■ DATA FOR THIS TASK
________________
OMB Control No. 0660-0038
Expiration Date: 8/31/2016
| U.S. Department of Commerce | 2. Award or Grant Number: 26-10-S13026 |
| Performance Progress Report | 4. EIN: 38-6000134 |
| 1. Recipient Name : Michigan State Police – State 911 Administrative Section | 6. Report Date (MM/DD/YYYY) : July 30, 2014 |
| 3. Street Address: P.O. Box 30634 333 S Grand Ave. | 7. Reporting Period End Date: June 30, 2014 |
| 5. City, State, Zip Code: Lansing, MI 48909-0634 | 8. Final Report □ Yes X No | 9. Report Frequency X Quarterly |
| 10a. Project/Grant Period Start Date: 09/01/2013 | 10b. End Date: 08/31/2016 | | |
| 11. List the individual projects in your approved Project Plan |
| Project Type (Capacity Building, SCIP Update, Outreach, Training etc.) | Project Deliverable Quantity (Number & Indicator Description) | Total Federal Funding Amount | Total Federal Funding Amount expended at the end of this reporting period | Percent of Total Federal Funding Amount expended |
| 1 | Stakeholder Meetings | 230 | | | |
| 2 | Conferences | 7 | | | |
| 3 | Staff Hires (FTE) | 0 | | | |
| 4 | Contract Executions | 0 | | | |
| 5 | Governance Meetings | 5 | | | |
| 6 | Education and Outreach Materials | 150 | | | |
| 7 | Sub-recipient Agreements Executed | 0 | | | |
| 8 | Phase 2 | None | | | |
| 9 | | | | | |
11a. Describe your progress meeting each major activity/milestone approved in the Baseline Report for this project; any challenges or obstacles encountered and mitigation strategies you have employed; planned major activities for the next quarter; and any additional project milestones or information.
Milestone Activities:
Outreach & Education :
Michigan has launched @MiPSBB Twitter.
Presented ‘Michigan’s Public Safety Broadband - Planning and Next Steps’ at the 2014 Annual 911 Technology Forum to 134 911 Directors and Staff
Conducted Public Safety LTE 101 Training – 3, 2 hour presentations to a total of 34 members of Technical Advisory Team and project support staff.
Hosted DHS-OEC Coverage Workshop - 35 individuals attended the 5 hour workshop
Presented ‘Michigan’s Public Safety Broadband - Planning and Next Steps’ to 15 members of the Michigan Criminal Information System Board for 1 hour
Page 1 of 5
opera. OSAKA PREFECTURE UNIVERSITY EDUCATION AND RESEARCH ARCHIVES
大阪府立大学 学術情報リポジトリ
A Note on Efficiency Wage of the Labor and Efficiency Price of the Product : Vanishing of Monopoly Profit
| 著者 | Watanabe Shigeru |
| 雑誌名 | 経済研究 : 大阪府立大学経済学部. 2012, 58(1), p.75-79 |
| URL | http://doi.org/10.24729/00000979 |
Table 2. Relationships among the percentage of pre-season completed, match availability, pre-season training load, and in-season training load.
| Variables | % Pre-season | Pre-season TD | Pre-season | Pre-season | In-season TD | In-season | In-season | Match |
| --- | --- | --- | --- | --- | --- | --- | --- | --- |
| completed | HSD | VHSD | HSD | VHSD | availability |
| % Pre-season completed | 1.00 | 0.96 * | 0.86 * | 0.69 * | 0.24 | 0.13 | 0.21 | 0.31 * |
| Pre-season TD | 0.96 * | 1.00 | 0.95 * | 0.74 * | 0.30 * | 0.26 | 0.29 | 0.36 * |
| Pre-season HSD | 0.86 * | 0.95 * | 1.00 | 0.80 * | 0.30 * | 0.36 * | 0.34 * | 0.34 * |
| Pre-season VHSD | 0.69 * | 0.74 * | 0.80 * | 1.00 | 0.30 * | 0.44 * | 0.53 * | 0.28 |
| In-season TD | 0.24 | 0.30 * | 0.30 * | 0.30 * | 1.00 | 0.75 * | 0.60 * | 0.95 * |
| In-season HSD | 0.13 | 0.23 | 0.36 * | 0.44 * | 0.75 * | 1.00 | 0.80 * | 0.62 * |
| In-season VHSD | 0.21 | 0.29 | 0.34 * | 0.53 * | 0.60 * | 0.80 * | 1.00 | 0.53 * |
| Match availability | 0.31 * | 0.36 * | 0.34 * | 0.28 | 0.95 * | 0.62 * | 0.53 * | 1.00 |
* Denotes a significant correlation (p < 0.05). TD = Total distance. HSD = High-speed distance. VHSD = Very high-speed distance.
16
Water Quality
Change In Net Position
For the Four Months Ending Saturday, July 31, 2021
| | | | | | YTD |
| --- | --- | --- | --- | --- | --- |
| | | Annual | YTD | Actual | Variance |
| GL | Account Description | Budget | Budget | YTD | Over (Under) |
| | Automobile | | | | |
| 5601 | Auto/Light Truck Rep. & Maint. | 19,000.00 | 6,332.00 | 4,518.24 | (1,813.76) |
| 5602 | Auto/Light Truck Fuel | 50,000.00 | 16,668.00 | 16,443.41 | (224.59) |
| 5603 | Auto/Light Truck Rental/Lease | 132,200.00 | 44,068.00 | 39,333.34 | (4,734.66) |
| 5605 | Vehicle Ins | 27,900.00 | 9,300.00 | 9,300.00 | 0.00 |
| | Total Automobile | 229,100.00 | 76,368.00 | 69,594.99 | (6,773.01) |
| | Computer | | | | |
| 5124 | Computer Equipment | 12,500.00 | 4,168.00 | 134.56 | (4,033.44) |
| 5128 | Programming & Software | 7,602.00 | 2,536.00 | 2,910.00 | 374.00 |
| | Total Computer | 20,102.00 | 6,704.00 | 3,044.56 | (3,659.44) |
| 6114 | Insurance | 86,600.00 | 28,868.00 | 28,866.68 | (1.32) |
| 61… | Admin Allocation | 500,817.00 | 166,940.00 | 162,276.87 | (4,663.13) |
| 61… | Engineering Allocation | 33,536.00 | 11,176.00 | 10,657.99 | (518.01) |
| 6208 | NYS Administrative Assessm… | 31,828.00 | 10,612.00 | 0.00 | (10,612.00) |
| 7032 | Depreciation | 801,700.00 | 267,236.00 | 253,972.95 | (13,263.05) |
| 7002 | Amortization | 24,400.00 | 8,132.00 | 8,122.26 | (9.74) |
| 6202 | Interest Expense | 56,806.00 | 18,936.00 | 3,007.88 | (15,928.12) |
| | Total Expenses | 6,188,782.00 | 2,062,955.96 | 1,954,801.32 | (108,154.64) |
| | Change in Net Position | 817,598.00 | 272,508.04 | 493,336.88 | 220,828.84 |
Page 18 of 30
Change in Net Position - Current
________________
■ THE TASK
Find the line with "253,972.95 | (13,263.05) |" in the data above. Restate it and all later lines word for word, ending with the last line.

■ WRITTEN RESPONSE
| 7032 | Depreciation | 801,700.00 | 267,236.00 | 253,972.95 | (13,263.05) |
| 7002 | Amortization | 24,400.00 | 8,132.00 | 8,122.26 | (9.74) |
| 6202 | Interest Expense | 56,806.00 | 18,936.00 | 3,007.88 | (15,928.12) |
| | Total Expenses | 6,188,782.00 | 2,062,955.96 | 1,954,801.32 | (108,154.64) |
| | Change in Net Position | 817,598.00 | 272,508.04 | 493,336.88 | 220,828.84 |
Page 18 of 30
Change in Net Position - Current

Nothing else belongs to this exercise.